Objective ▸
Render every line of the records below as a JSON list of strings, one string per line, leaving out blank lines.

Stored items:
++++
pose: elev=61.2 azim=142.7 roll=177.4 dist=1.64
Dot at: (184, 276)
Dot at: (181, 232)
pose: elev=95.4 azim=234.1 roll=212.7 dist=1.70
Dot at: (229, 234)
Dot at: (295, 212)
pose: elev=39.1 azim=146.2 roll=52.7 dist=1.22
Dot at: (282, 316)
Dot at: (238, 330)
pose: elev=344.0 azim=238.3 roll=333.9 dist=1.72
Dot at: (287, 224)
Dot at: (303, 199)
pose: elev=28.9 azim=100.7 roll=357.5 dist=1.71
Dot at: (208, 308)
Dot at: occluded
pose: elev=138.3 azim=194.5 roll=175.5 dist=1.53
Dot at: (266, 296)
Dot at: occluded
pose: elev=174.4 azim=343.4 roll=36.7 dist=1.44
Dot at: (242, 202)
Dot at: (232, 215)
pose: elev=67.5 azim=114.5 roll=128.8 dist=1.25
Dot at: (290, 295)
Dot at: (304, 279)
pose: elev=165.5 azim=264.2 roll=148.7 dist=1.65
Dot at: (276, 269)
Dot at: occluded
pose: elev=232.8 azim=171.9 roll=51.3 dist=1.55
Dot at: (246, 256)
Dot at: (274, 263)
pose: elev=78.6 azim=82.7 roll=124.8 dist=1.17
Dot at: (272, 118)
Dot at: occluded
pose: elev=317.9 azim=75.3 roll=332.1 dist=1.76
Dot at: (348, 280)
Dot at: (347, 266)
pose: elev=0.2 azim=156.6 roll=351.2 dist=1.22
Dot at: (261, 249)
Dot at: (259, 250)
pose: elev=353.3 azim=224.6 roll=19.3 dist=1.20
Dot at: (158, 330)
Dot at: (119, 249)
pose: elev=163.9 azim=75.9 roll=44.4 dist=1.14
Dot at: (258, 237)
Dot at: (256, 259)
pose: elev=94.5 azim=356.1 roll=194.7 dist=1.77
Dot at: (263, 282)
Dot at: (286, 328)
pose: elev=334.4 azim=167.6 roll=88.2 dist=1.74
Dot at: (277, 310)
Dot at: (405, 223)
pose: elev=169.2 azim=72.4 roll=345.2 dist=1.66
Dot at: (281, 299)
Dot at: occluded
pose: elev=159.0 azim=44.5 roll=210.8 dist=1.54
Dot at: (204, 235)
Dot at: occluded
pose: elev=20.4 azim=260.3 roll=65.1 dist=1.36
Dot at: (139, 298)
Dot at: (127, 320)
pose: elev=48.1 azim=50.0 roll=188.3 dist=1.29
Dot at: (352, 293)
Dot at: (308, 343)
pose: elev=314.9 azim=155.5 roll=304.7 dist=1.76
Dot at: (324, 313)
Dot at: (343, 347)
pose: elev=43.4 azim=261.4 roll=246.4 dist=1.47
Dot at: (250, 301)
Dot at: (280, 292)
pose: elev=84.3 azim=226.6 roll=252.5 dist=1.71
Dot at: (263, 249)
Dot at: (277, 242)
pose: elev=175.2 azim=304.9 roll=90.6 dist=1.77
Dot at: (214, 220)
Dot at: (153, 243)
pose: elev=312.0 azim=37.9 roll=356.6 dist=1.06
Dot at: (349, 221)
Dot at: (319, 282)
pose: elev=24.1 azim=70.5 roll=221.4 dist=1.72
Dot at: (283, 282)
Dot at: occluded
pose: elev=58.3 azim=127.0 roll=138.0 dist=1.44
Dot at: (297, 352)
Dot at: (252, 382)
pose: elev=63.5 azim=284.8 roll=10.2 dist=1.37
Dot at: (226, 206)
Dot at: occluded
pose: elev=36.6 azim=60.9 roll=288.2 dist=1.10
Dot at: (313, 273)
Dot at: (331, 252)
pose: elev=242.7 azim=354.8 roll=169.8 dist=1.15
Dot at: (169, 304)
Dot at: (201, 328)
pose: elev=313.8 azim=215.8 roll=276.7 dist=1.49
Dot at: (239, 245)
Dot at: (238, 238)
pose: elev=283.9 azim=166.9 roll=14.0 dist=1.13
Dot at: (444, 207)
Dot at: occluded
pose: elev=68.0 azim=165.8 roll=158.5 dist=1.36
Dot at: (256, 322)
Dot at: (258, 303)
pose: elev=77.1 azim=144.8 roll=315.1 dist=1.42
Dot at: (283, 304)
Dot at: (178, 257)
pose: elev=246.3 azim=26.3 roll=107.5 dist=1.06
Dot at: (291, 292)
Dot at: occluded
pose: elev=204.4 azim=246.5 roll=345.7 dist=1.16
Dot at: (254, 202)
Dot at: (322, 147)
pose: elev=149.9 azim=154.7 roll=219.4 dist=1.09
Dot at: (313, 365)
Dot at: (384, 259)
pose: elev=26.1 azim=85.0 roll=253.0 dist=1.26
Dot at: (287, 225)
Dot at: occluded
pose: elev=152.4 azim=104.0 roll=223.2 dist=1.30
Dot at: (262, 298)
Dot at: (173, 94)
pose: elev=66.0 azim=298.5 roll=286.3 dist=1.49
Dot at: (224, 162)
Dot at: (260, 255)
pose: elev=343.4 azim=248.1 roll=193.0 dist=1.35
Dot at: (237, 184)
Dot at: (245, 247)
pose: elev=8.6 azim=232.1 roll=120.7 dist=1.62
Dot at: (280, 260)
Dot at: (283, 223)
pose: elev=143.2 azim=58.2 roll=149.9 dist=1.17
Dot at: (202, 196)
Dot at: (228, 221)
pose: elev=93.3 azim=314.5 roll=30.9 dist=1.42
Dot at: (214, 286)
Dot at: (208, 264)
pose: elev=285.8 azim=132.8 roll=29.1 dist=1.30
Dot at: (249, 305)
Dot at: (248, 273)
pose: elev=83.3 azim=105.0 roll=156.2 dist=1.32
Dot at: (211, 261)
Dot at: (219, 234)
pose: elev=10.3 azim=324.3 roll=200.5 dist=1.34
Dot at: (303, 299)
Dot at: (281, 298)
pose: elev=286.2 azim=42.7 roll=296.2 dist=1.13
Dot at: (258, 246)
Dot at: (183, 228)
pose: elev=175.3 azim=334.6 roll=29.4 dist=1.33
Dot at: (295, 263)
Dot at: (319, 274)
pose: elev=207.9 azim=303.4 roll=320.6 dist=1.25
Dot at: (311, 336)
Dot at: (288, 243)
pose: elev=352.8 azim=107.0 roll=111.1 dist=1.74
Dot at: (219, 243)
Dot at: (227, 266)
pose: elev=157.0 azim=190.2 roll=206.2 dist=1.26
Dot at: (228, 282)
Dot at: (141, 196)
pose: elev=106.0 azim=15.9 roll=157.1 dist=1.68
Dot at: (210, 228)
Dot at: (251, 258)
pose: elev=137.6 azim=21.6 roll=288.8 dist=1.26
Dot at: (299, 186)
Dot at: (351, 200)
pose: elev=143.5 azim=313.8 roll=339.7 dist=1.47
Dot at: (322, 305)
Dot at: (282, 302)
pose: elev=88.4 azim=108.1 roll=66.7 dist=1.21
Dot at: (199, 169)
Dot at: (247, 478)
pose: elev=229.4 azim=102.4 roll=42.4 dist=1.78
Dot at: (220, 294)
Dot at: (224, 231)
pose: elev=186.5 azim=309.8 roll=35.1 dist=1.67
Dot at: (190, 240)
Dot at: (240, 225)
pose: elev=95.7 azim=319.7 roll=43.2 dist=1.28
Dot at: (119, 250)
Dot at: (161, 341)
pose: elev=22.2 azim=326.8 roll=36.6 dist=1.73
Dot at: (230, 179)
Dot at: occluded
++++
Full output ▸
[
  "pose: elev=61.2 azim=142.7 roll=177.4 dist=1.64",
  "Dot at: (184, 276)",
  "Dot at: (181, 232)",
  "pose: elev=95.4 azim=234.1 roll=212.7 dist=1.70",
  "Dot at: (229, 234)",
  "Dot at: (295, 212)",
  "pose: elev=39.1 azim=146.2 roll=52.7 dist=1.22",
  "Dot at: (282, 316)",
  "Dot at: (238, 330)",
  "pose: elev=344.0 azim=238.3 roll=333.9 dist=1.72",
  "Dot at: (287, 224)",
  "Dot at: (303, 199)",
  "pose: elev=28.9 azim=100.7 roll=357.5 dist=1.71",
  "Dot at: (208, 308)",
  "Dot at: occluded",
  "pose: elev=138.3 azim=194.5 roll=175.5 dist=1.53",
  "Dot at: (266, 296)",
  "Dot at: occluded",
  "pose: elev=174.4 azim=343.4 roll=36.7 dist=1.44",
  "Dot at: (242, 202)",
  "Dot at: (232, 215)",
  "pose: elev=67.5 azim=114.5 roll=128.8 dist=1.25",
  "Dot at: (290, 295)",
  "Dot at: (304, 279)",
  "pose: elev=165.5 azim=264.2 roll=148.7 dist=1.65",
  "Dot at: (276, 269)",
  "Dot at: occluded",
  "pose: elev=232.8 azim=171.9 roll=51.3 dist=1.55",
  "Dot at: (246, 256)",
  "Dot at: (274, 263)",
  "pose: elev=78.6 azim=82.7 roll=124.8 dist=1.17",
  "Dot at: (272, 118)",
  "Dot at: occluded",
  "pose: elev=317.9 azim=75.3 roll=332.1 dist=1.76",
  "Dot at: (348, 280)",
  "Dot at: (347, 266)",
  "pose: elev=0.2 azim=156.6 roll=351.2 dist=1.22",
  "Dot at: (261, 249)",
  "Dot at: (259, 250)",
  "pose: elev=353.3 azim=224.6 roll=19.3 dist=1.20",
  "Dot at: (158, 330)",
  "Dot at: (119, 249)",
  "pose: elev=163.9 azim=75.9 roll=44.4 dist=1.14",
  "Dot at: (258, 237)",
  "Dot at: (256, 259)",
  "pose: elev=94.5 azim=356.1 roll=194.7 dist=1.77",
  "Dot at: (263, 282)",
  "Dot at: (286, 328)",
  "pose: elev=334.4 azim=167.6 roll=88.2 dist=1.74",
  "Dot at: (277, 310)",
  "Dot at: (405, 223)",
  "pose: elev=169.2 azim=72.4 roll=345.2 dist=1.66",
  "Dot at: (281, 299)",
  "Dot at: occluded",
  "pose: elev=159.0 azim=44.5 roll=210.8 dist=1.54",
  "Dot at: (204, 235)",
  "Dot at: occluded",
  "pose: elev=20.4 azim=260.3 roll=65.1 dist=1.36",
  "Dot at: (139, 298)",
  "Dot at: (127, 320)",
  "pose: elev=48.1 azim=50.0 roll=188.3 dist=1.29",
  "Dot at: (352, 293)",
  "Dot at: (308, 343)",
  "pose: elev=314.9 azim=155.5 roll=304.7 dist=1.76",
  "Dot at: (324, 313)",
  "Dot at: (343, 347)",
  "pose: elev=43.4 azim=261.4 roll=246.4 dist=1.47",
  "Dot at: (250, 301)",
  "Dot at: (280, 292)",
  "pose: elev=84.3 azim=226.6 roll=252.5 dist=1.71",
  "Dot at: (263, 249)",
  "Dot at: (277, 242)",
  "pose: elev=175.2 azim=304.9 roll=90.6 dist=1.77",
  "Dot at: (214, 220)",
  "Dot at: (153, 243)",
  "pose: elev=312.0 azim=37.9 roll=356.6 dist=1.06",
  "Dot at: (349, 221)",
  "Dot at: (319, 282)",
  "pose: elev=24.1 azim=70.5 roll=221.4 dist=1.72",
  "Dot at: (283, 282)",
  "Dot at: occluded",
  "pose: elev=58.3 azim=127.0 roll=138.0 dist=1.44",
  "Dot at: (297, 352)",
  "Dot at: (252, 382)",
  "pose: elev=63.5 azim=284.8 roll=10.2 dist=1.37",
  "Dot at: (226, 206)",
  "Dot at: occluded",
  "pose: elev=36.6 azim=60.9 roll=288.2 dist=1.10",
  "Dot at: (313, 273)",
  "Dot at: (331, 252)",
  "pose: elev=242.7 azim=354.8 roll=169.8 dist=1.15",
  "Dot at: (169, 304)",
  "Dot at: (201, 328)",
  "pose: elev=313.8 azim=215.8 roll=276.7 dist=1.49",
  "Dot at: (239, 245)",
  "Dot at: (238, 238)",
  "pose: elev=283.9 azim=166.9 roll=14.0 dist=1.13",
  "Dot at: (444, 207)",
  "Dot at: occluded",
  "pose: elev=68.0 azim=165.8 roll=158.5 dist=1.36",
  "Dot at: (256, 322)",
  "Dot at: (258, 303)",
  "pose: elev=77.1 azim=144.8 roll=315.1 dist=1.42",
  "Dot at: (283, 304)",
  "Dot at: (178, 257)",
  "pose: elev=246.3 azim=26.3 roll=107.5 dist=1.06",
  "Dot at: (291, 292)",
  "Dot at: occluded",
  "pose: elev=204.4 azim=246.5 roll=345.7 dist=1.16",
  "Dot at: (254, 202)",
  "Dot at: (322, 147)",
  "pose: elev=149.9 azim=154.7 roll=219.4 dist=1.09",
  "Dot at: (313, 365)",
  "Dot at: (384, 259)",
  "pose: elev=26.1 azim=85.0 roll=253.0 dist=1.26",
  "Dot at: (287, 225)",
  "Dot at: occluded",
  "pose: elev=152.4 azim=104.0 roll=223.2 dist=1.30",
  "Dot at: (262, 298)",
  "Dot at: (173, 94)",
  "pose: elev=66.0 azim=298.5 roll=286.3 dist=1.49",
  "Dot at: (224, 162)",
  "Dot at: (260, 255)",
  "pose: elev=343.4 azim=248.1 roll=193.0 dist=1.35",
  "Dot at: (237, 184)",
  "Dot at: (245, 247)",
  "pose: elev=8.6 azim=232.1 roll=120.7 dist=1.62",
  "Dot at: (280, 260)",
  "Dot at: (283, 223)",
  "pose: elev=143.2 azim=58.2 roll=149.9 dist=1.17",
  "Dot at: (202, 196)",
  "Dot at: (228, 221)",
  "pose: elev=93.3 azim=314.5 roll=30.9 dist=1.42",
  "Dot at: (214, 286)",
  "Dot at: (208, 264)",
  "pose: elev=285.8 azim=132.8 roll=29.1 dist=1.30",
  "Dot at: (249, 305)",
  "Dot at: (248, 273)",
  "pose: elev=83.3 azim=105.0 roll=156.2 dist=1.32",
  "Dot at: (211, 261)",
  "Dot at: (219, 234)",
  "pose: elev=10.3 azim=324.3 roll=200.5 dist=1.34",
  "Dot at: (303, 299)",
  "Dot at: (281, 298)",
  "pose: elev=286.2 azim=42.7 roll=296.2 dist=1.13",
  "Dot at: (258, 246)",
  "Dot at: (183, 228)",
  "pose: elev=175.3 azim=334.6 roll=29.4 dist=1.33",
  "Dot at: (295, 263)",
  "Dot at: (319, 274)",
  "pose: elev=207.9 azim=303.4 roll=320.6 dist=1.25",
  "Dot at: (311, 336)",
  "Dot at: (288, 243)",
  "pose: elev=352.8 azim=107.0 roll=111.1 dist=1.74",
  "Dot at: (219, 243)",
  "Dot at: (227, 266)",
  "pose: elev=157.0 azim=190.2 roll=206.2 dist=1.26",
  "Dot at: (228, 282)",
  "Dot at: (141, 196)",
  "pose: elev=106.0 azim=15.9 roll=157.1 dist=1.68",
  "Dot at: (210, 228)",
  "Dot at: (251, 258)",
  "pose: elev=137.6 azim=21.6 roll=288.8 dist=1.26",
  "Dot at: (299, 186)",
  "Dot at: (351, 200)",
  "pose: elev=143.5 azim=313.8 roll=339.7 dist=1.47",
  "Dot at: (322, 305)",
  "Dot at: (282, 302)",
  "pose: elev=88.4 azim=108.1 roll=66.7 dist=1.21",
  "Dot at: (199, 169)",
  "Dot at: (247, 478)",
  "pose: elev=229.4 azim=102.4 roll=42.4 dist=1.78",
  "Dot at: (220, 294)",
  "Dot at: (224, 231)",
  "pose: elev=186.5 azim=309.8 roll=35.1 dist=1.67",
  "Dot at: (190, 240)",
  "Dot at: (240, 225)",
  "pose: elev=95.7 azim=319.7 roll=43.2 dist=1.28",
  "Dot at: (119, 250)",
  "Dot at: (161, 341)",
  "pose: elev=22.2 azim=326.8 roll=36.6 dist=1.73",
  "Dot at: (230, 179)",
  "Dot at: occluded"
]